Intelektual mampu membedakan mana yang benar dan mana yang salah, mampu membedakan sesuatu yang sifatnya temporer dengan suatu yang abadi. Mampu mencerna nilai-nilai fluktuatif dan permanen, termasuk mampu membanding-bijak pada hal-hal yang pluralistik dan monistik.
Manusia yang mampu menempatkan intelektual sebagai pijakan untuk memahami hakikat hidup akan senantiasa menjalankan roda kehidupan yang ideal dalam setiap perjuangan dan cita-citanya dengan pengetahuan sebagai panduan yang membimbingnya.

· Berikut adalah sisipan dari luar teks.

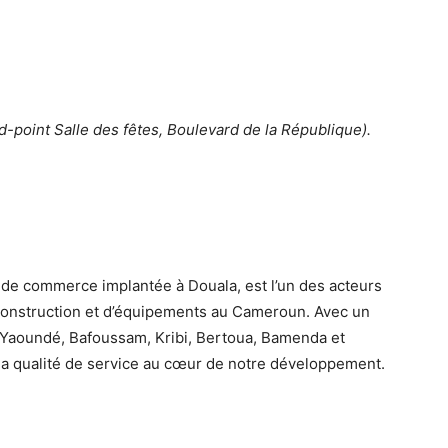
-point Salle des fêtes, Boulevard de la République).
t de commerce implantée à Douala, est l’un des acteurs
 construction et d’équipements au Cameroun. Avec un
Yaoundé, Bafoussam, Kribi, Bertoua, Bamenda et
la qualité de service au cœur de notre développement.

Dan pada akhirnya pencapaian intelektual merupakan kepuasan tertinggi seperti yang disebut Aristoteles dalam Necomachean Ethics.
Kaum intelektual adalah kaum terpelajar yang secara pemahaman umum merupakan penyelenggara perguruan tinggi, mahasiswa dan alumni kampus yang menurut Coser merupakan orang-orang berilmu yang tidak pernah merasa puas menerima kenyataan sebagaimana adanya. Atau dalam pandangan Shils sebagai pemikir yang selalu mencari kebenaran yang batasannya tidak berujung. Secara lebih rinci Alvin Goudner juga mencirikan mereka sebagai orang yang kritis, emansipatoris, hermeneutis, dan karena itu juga politis.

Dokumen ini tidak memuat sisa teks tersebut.